10 cards due for review

In Anki: File → Import, choose this TSV, set field separator to Tab, deck = Tokens to Embodied Minds · Ch 16, note type = Basic.

FrontBack
What does RLHF stand for and what are its two key components?Reinforcement Learning from Human Feedback. Components: a reward model trained on human preference pairs, and PPO with a KL constraint to the reference policy.
What does DPO eliminate compared to RLHF?The explicit reward model and PPO rollouts — replaced by a closed-form loss on preference pairs.
What implicit mathematical object does a trained DPO policy define?An implicit reward function: r(x,y) = beta * log(pi_theta(y|x) / pi_ref(y|x)) + log Z(x).
What is the GRPO group baseline?The mean reward across G sampled outputs for the same prompt, used as the advantage baseline instead of a learned value function.
What type of reward signal does GRPO require?A verifiable correctness oracle — e.g., a math symbolic checker, unit test runner, or format validator — that can evaluate every sampled output.

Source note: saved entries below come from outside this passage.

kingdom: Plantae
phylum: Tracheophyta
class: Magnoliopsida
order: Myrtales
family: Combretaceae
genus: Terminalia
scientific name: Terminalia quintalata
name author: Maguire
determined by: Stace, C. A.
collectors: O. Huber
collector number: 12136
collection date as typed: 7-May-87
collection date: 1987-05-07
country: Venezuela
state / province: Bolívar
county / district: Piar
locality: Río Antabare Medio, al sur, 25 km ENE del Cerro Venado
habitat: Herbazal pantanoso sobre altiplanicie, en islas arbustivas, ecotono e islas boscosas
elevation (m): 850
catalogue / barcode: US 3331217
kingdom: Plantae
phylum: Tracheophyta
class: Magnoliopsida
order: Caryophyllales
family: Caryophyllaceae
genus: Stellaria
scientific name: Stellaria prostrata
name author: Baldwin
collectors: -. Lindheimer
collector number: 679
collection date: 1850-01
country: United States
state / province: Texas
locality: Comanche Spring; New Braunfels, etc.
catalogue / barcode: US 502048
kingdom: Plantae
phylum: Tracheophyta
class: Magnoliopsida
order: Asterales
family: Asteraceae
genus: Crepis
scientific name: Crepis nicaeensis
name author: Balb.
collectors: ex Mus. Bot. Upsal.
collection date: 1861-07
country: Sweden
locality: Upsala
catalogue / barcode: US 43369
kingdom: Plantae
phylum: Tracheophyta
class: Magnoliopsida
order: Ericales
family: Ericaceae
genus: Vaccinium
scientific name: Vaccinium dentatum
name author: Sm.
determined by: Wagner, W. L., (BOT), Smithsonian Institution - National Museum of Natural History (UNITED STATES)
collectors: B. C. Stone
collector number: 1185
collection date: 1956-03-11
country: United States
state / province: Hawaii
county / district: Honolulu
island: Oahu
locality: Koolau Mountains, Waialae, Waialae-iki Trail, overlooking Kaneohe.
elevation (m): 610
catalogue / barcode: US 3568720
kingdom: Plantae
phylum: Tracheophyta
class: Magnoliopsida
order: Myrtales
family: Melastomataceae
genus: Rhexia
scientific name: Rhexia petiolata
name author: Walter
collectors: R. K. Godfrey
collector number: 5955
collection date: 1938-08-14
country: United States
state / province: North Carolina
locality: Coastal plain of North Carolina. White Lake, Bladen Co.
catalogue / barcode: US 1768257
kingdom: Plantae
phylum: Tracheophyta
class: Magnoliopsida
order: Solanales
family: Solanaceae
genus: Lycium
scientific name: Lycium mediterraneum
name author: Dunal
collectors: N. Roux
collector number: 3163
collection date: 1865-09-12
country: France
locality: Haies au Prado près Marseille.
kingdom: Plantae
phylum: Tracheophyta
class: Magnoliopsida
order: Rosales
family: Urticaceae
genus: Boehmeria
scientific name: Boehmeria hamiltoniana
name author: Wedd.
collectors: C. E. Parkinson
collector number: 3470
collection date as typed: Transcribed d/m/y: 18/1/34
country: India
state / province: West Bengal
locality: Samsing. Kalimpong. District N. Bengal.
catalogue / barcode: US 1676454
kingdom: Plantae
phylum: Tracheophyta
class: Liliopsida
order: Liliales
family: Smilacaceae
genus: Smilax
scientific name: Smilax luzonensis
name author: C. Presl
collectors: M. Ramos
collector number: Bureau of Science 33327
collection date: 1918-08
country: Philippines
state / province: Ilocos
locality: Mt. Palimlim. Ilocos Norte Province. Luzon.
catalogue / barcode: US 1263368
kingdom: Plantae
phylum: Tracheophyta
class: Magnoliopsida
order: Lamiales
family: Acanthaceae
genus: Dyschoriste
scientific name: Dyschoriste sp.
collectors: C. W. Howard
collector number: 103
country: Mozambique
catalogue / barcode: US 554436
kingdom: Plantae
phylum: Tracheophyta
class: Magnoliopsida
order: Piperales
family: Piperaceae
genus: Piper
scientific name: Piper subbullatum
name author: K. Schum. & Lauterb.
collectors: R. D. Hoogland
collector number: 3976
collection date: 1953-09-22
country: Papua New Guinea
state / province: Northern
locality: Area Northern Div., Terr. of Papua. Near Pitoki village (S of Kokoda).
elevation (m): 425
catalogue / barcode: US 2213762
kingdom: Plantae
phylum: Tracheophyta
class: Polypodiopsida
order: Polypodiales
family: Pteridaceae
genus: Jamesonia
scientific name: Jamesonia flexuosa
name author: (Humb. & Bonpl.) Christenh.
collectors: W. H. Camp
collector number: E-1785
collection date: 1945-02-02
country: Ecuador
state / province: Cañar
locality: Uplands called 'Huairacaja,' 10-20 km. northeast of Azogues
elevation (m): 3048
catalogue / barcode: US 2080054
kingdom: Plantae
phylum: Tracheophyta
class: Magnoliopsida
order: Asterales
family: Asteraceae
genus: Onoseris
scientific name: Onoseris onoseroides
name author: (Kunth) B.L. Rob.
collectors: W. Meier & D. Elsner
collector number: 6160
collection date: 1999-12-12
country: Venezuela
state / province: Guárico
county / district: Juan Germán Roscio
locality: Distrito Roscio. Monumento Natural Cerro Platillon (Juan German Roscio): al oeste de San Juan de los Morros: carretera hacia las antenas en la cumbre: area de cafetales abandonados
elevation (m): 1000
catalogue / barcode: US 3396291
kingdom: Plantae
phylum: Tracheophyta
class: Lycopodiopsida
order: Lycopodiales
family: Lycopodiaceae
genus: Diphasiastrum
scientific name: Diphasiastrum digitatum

What paper introduced GRPO and what model used it?DeepSeek-R1-Zero (arXiv:2501.12948, January 22, 2025) introduced GRPO and used it to train DeepSeek-R1's reasoning capabilities.
What is the difference between an outcome reward model and a process reward model (PRM)?Outcome: one reward at the end of a trajectory. PRM: per-step correctness scores during reasoning. PRMs give finer-grained training signal but require step-level annotation.
What is RLAIF?Reinforcement Learning from AI Feedback — using a stronger LLM (not human annotators) to generate preference labels, reducing annotation cost by ~100×.
What is the KL constraint in the RLHF objective for?To prevent reward hacking: the policy is penalized for diverging too far from the reference model, so it cannot arbitrarily maximize the reward by producing out-of-distribution responses.
Name two variants of DPO that address specific instabilities in the original formulation.Identity Preference Optimization (iPO) addresses over-optimization at the boundary, and SimPO uses sequence-length-normalized log probabilities to remove the reference model dependency entirely.